Another component of preparation for Rosh Hashanah is to ask forgiveness for all the wrongs done to others and sins committed during the past year. (and be willing and quick to forgive others!)
We want to begin a new year with a clean slate and be inscribed in the Book of Life.
Hearing the Shofar
The instruction is to HEAR the shofar.
The prescribed shofar to use for the blasting is a curved ram's horn, but the traditions of different groups vary.
For use in the Tabernacle and the Temple, Hashem said to "Make for yourself two silver trumpets...", in Bamidbar/Numbers 10:2.
Traditional Holiday Food
There are several symbolic foods that is eaten on Rosh Hashanah.
Firstly round challah.
Make the blessing and dip a piece of bread into some honey to symbolize our prayer for a sweet year.
Next take a piece of apple, make the blessing, dip in honey and say: "May it be Your will, Hashem, to renew us for a good and sweet new year.
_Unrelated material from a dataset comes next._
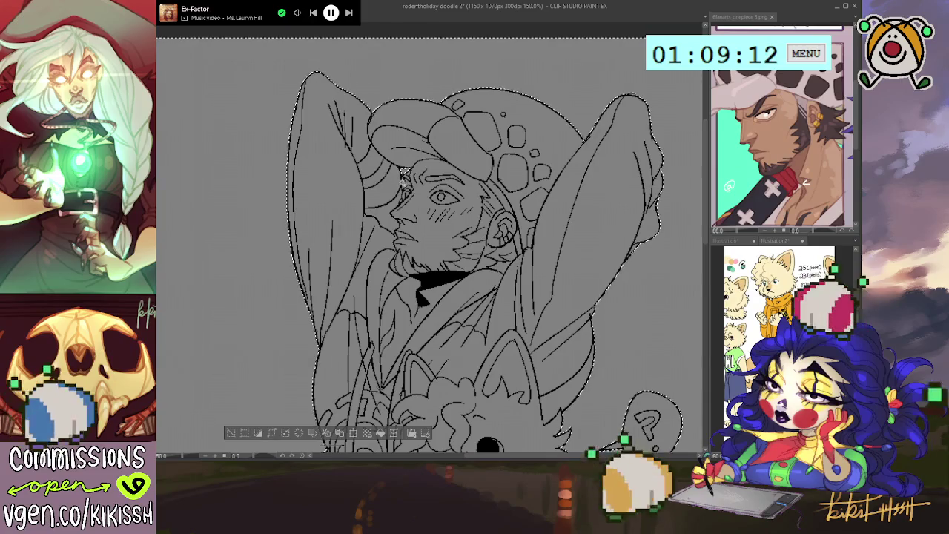
{"action": "scroll", "coordinate": [408, 246], "scroll_direction": "left", "scroll_amount": 1}
{"action": "scroll", "coordinate": [422, 246], "scroll_direction": "left", "scroll_amount": 1}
Although Rosh Hashanah is called the 'new year' it is the 1st day of the 7th month (Tishrei). This is the beginning of the Jewish Civil Year.
On the first day of Rosh Hashanah after the afternoon prayer, everyone goes to a body of water that has fish (lake, sea, river or pond) and recite the Tashlich prayers, thereby symbolically casting previous sins into the water and leaving shortcomings behind, thus starting the new year with a clean slate.
There are many unique prayers for Rosh Hashanah, so a special book is used, called the "Machzor".